Frisia Donders, SMart (E.U.)

Frisia Donders is responsible for the territorial development of SMart. She manages several cross-cutting projects and is a spokesperson for SMart. Over the past eight years, Frisia has initiated numerous partnerships with actors from various sectors (academic, socioeconomic, cultural/creative, public and institutional). SMart’s stakeholder community is supported and nurtured in several ways: networking, individual and collective support, the organization of workshops and representation of the community on different occasions. Active in many of these networks, Frisia appreciates linking strategic discourses to the realities of project leaders within SMart.

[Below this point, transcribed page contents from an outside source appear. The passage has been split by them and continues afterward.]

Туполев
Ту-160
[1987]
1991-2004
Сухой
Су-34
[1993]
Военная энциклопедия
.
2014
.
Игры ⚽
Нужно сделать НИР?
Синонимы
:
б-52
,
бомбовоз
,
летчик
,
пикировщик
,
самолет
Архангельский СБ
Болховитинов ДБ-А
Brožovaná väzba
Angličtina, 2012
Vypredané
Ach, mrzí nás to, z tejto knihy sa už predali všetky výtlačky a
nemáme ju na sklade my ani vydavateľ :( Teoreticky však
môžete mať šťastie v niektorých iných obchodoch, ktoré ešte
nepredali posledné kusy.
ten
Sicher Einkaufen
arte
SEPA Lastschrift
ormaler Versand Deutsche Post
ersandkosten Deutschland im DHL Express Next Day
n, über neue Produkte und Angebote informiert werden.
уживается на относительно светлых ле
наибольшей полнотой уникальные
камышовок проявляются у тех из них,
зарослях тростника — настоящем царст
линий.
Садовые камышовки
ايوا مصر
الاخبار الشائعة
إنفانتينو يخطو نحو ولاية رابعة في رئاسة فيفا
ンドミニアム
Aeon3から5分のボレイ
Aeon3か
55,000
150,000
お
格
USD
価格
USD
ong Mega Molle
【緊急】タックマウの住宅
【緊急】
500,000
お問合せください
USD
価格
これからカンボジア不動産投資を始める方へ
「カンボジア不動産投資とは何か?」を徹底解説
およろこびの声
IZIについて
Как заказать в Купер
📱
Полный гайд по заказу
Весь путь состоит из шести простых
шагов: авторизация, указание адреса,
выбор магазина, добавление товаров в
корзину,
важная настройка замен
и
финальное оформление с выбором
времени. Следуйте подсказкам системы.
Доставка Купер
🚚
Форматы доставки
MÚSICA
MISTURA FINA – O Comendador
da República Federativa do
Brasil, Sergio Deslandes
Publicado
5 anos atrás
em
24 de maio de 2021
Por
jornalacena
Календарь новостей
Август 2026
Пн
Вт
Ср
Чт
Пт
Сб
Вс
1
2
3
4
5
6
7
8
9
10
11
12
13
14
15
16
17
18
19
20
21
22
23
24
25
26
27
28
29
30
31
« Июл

SMart EU: The current labor situation in western countries is marked by a slow decline of workers on fixed salaries and a rapid increase of freelance workers depending on project contracts and insecure work arrangements. This new ‘precariat’ most often lacks the classic protections that were achieved through organized labour. But a new wave of labor organisations are supplementing the classic union model. This new generation of labour mutuals, or ‘business and employment cooperatives’, have created a legal hack that allows autonomous workers to join the and achieve some protections collectively. Specifically, they can achieve better protection that harmonizes them with a salaried situation. They get paid on time, have insurance, career support, and even access to project financing and shared worker space. The growing co-working sector in Canada demonstrates that a shared approach makes sense and SMart demonstrates how this can be successfully expanded.

SMart, which originated in Belgium, with 75,000 members,  is now expanding as a ‘European Co-operative’ throughout the EU and is part of an alliance of labor mutuals called Bigre, with other members such as Coopaname in France. Workers who join a labor mutual pay a small percentage of their income to a mutual guarantee fund, which allows for fast and regular payment of their invoices, which the labor mutual collects through invoice factoring, acting as the invoicing agent; freelancers are then able to pay themselves a regular wage which can be converted into a more fixed salary, along with other financial tools that an autonomous workers may need. SMart also offers a strong mutualist and cooperative vision of meaningful work in a sustainable economy, and in that way, allies itself with the progressive tradition of a labor movement working for human emancipation. This co-operative model may be the missing link between the precariat and the salariat.